Gray characterizes the RAC as unqualified bounty hunters and gives examples of his contention. The most egregious example is this:
For example, one patient the auditor alleged the group had “fraudulently” billed for was a man undergoing a chemical stress test. The allegation was the patient should have undergone a cheaper traditional treadmill stress test. The difficulty with this accusation was this man was a double amputee—he had no legs. This made a traditional treadmill test impossible. The auditors clearly were not trained health care professionals—they were bounty hunters. (It is worth noting the investigators are given legal immunity from a countersuit for conducting a “fraudulent investigation.”)
It is a good example because even the layman can appreciate why this particular case is so absurd. However, the doctors in question had to spend money to defend against this allegation of wrong doing. It brings up a critical point. One of the promises of “reform” is it will help remove the insurance company from between you and your physician. But as is obvious here, in a government plan such as Medicare, there is still someone between you and your physician who is no more qualified than some insurance drone.

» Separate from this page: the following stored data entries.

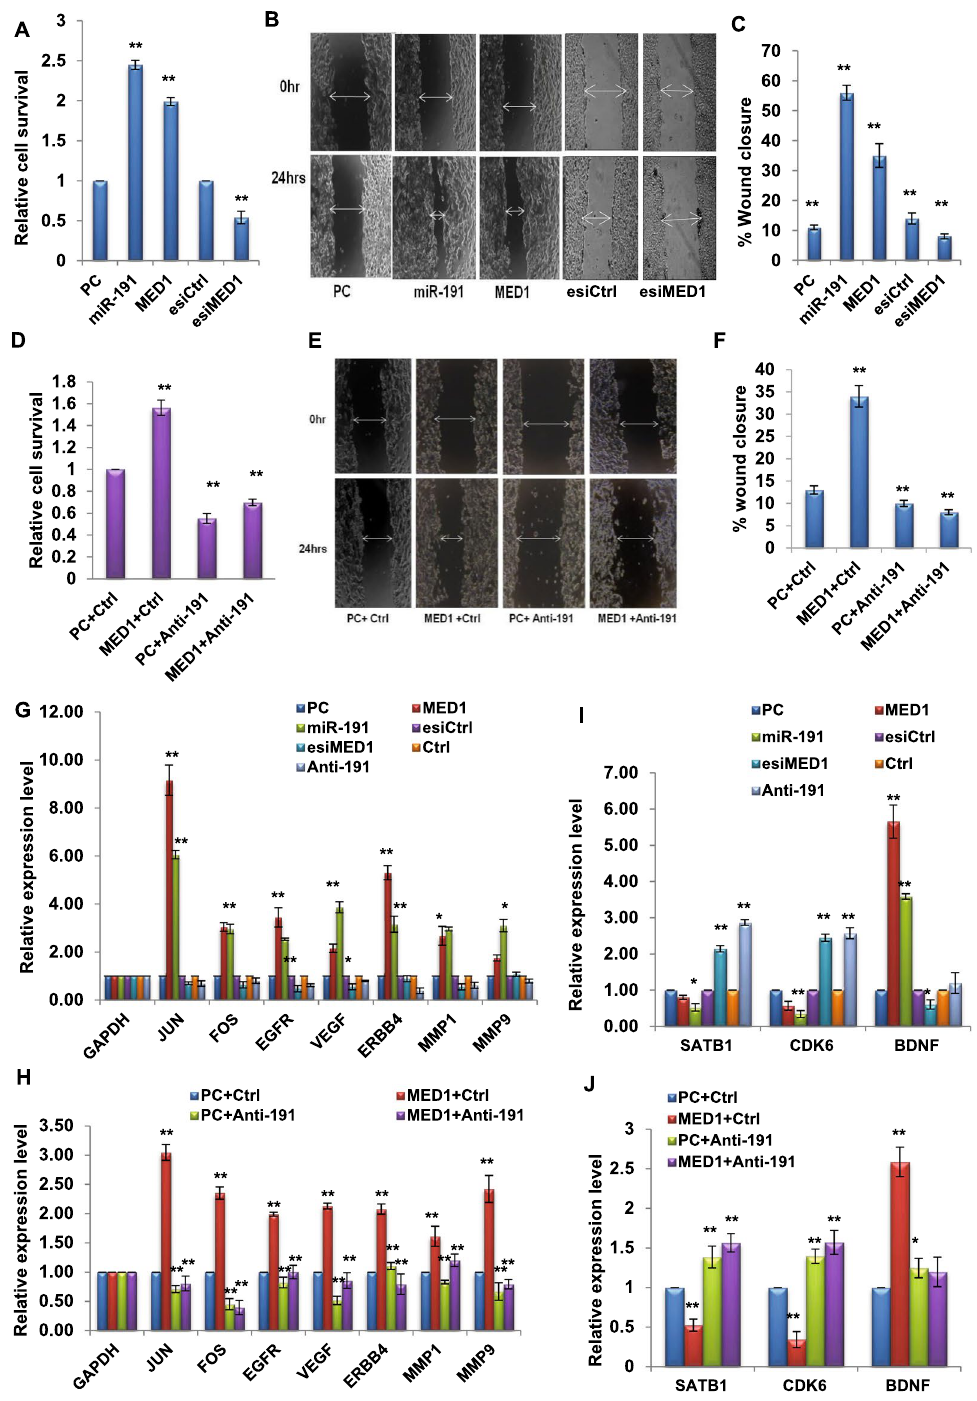
Figure 6. miR-191 acts as the downstream effecter of MED1 mediated cellular functions. ( A–C ) Functional implications of MED1 or miR-191 overexpression in breast cancer. MCF7 cells were transfected with MED1 or miR-191 or PC (control vector) and MTT assay was performed (48 hrs post transfection) to measure effect on cell survival. The results show that both MED1 and miR-191 promote cell survival ( A ). ( B , C ) Wound healing assay was performed to observe the effect of miR-191 and MED1 on cell migration. MCF7 cells were transfected with MED1 or miR-191 or control vector and gap or wound closure was observed ( B ) using Nikon microscope, 10X magnification and % gap closure was quantified using arbitrary scale ( C ). Graph shows that more healing (gap closure) was observed in response to both miR-191 and MED1 overexpression, hence both MED1 and miR- 191 impart enhanced cell migratory capacity to the cells. ( D–F ) MED1 mediated cellular effects are miR-191 dependent. MCF7 cells were transiently transfected with MED1/PC (vector control) along with inhibition of miR- 191(anti-miR-191)/Ctrl and effect on cell survival was looked for using MTT assay ( D ). Increase in cell survival due to MED1 overexpression was significantly reduced when miR-191 was inhibited along with MED1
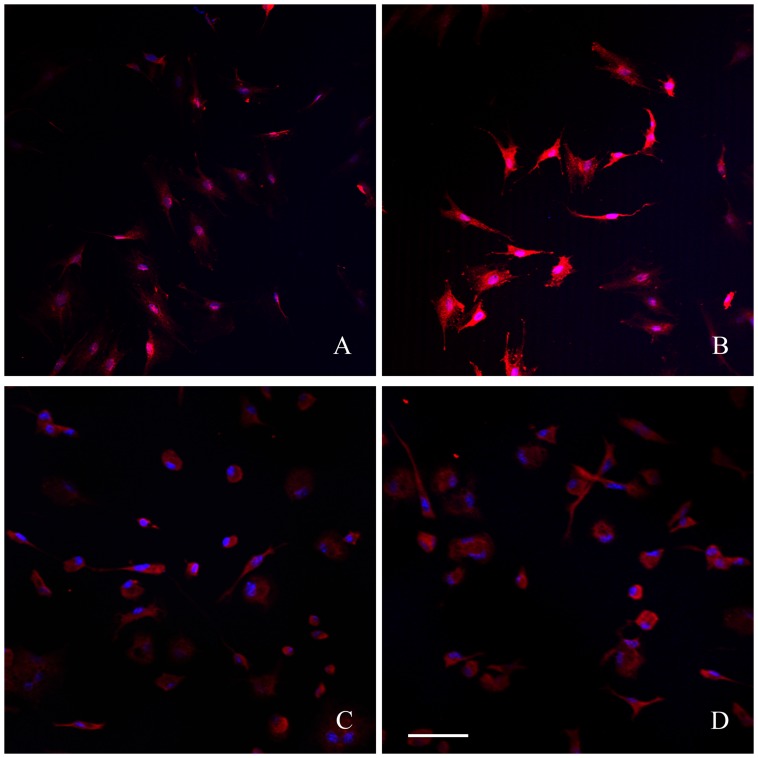
Immunofluorescence staining of MSCs, DCs and both cells in co-culture plates with IL-10.(A) Monoculture of MSCs. (B) MSCs in Transwell co-culture with DCs. (C) Monoculture of iDCs-LPS. (D) iDCs-LPS in Transwell co-culture with MSCs (MSC:DC = 1∶10). Red staining shows IL-10 expression; DAPI blue staining of cell nuclei. Scale bar 251658240 = 251658240100 µm.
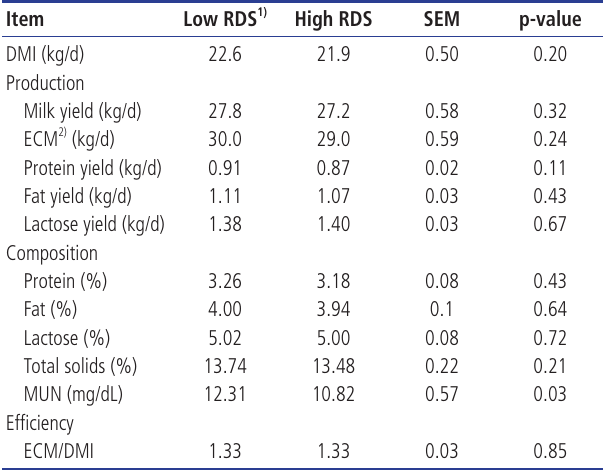
Table 3. Effects of dietary ruminally degradable starch levels on dry matter intake and lactation performance of dairy cows Item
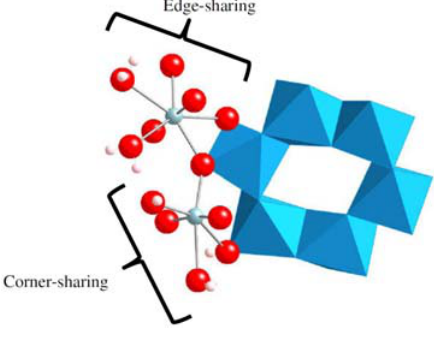
Figure 18. The optimized structure of the corner- and the edge-sharing configuration of uranyl adsorption complexes on gibbsite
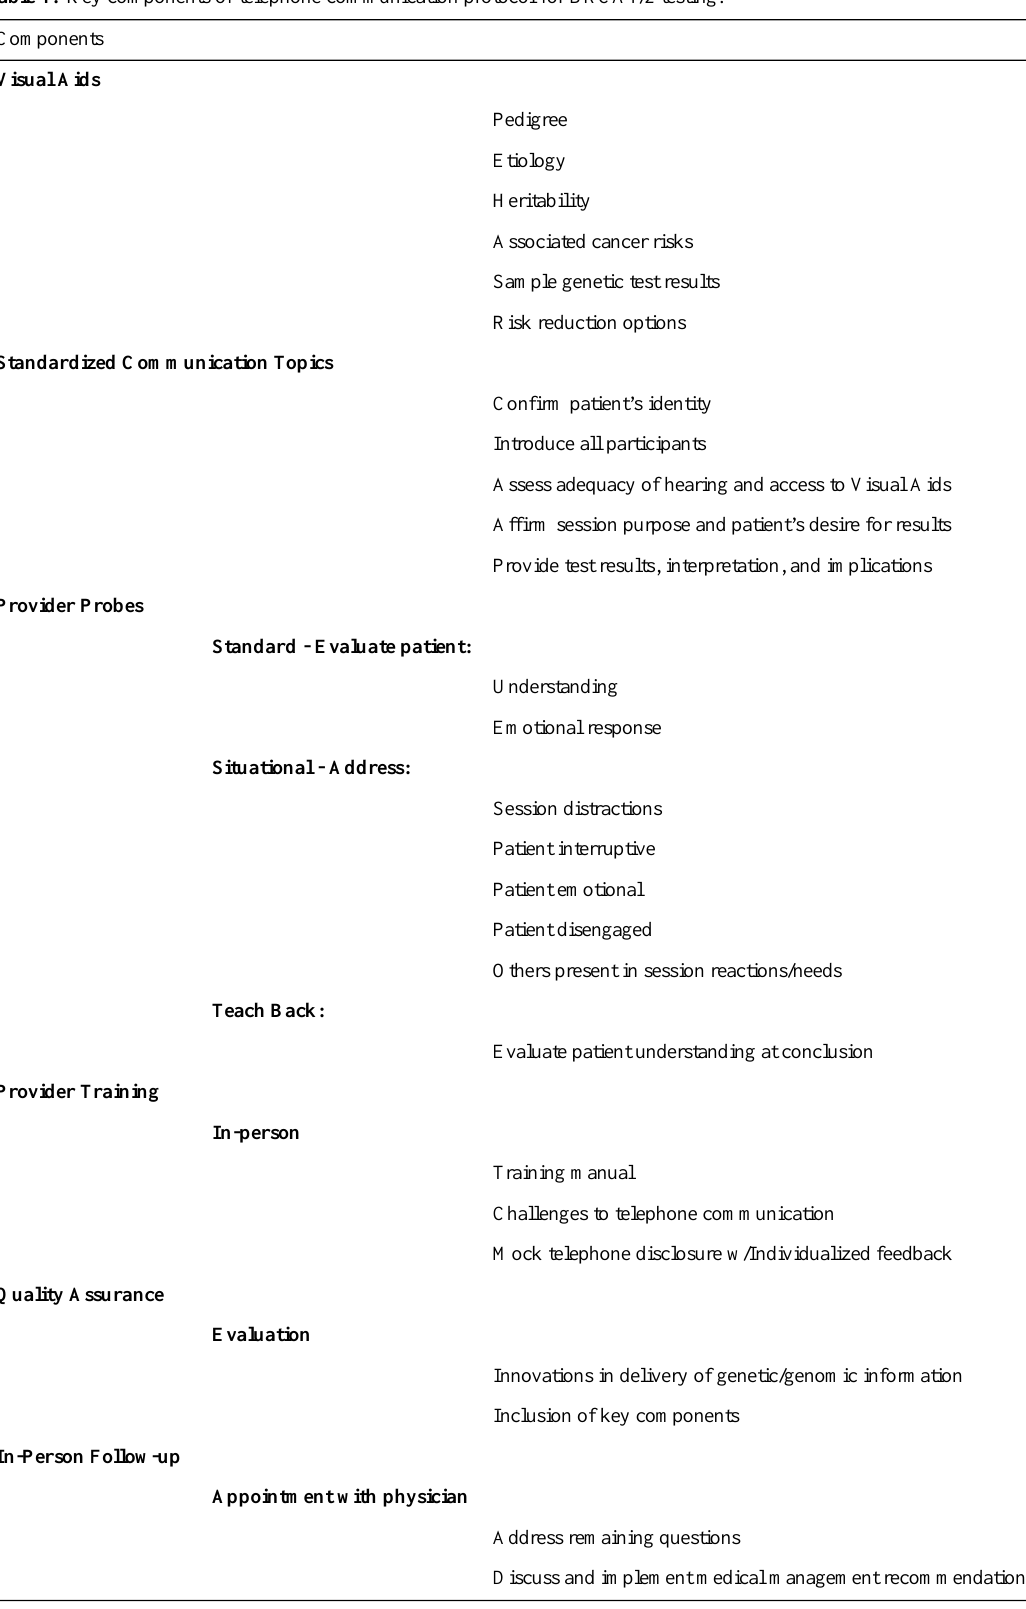
Table 1. Key components of telephone communication protocol for BRCA1/2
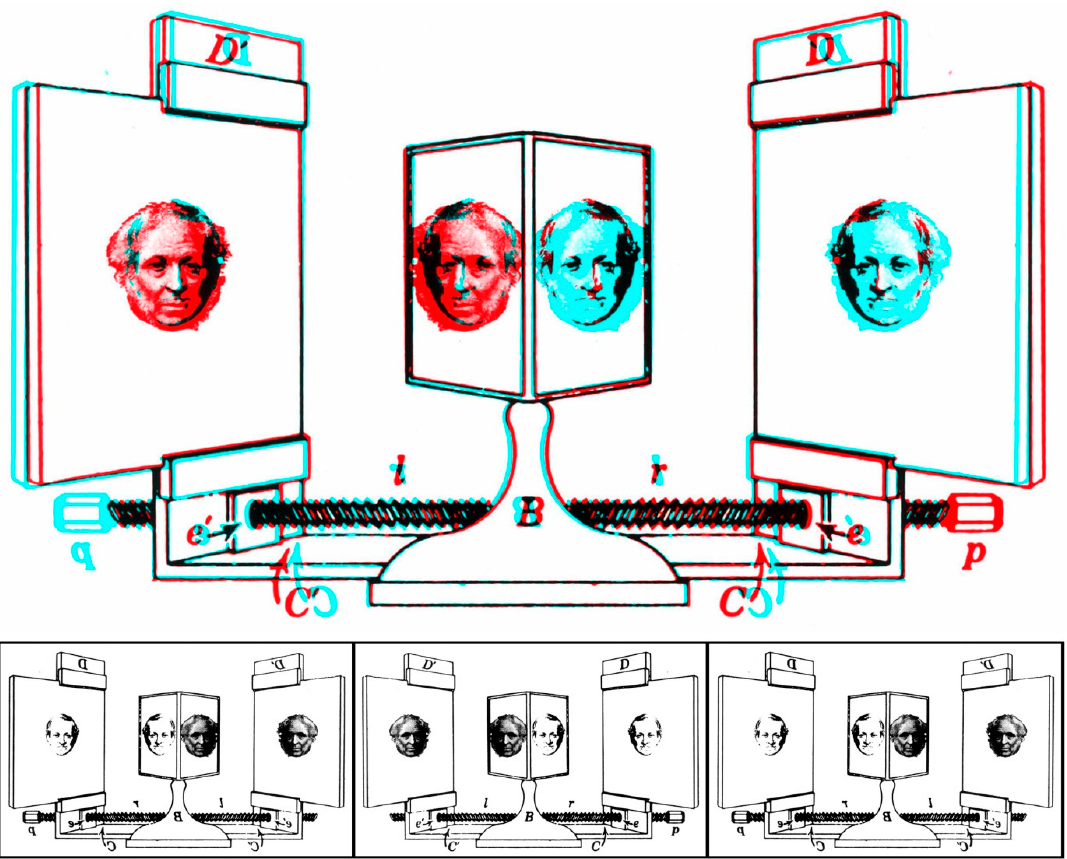
Figure 7. Ocular equivocation by Nicholas Wade. Rivalling portraits of Wheatstone and Brewster are shown mounted in Wheatstone’s stereoscope.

The point, of course is that the drastically reduced Medicare payments to physicians coupled with increased meddling and second-guessing through RAC has driven doctors to a fish or cut bait point as it pertains to Medicare. They are forced into a business decision which requires them to give their practice a financial physical and cut out the portion which will cause the practice to die if not excised.
It is obviously a tough decision that I’d bet most doctors would prefer not to have to make, but as seen with the Mayo Clinic, they’re being driven to do so. This is the future of medical care if government runs it. Anyone who can’t see the rationing inherent in the “reforms” to Medicare is simply remaining willfully blind to the facts. Government must ration. And physicians must act in their own best self-interest. That means fewer physicians seeing more Medicare patients. The result is inevitable and as usual, the patients are those that will suffer.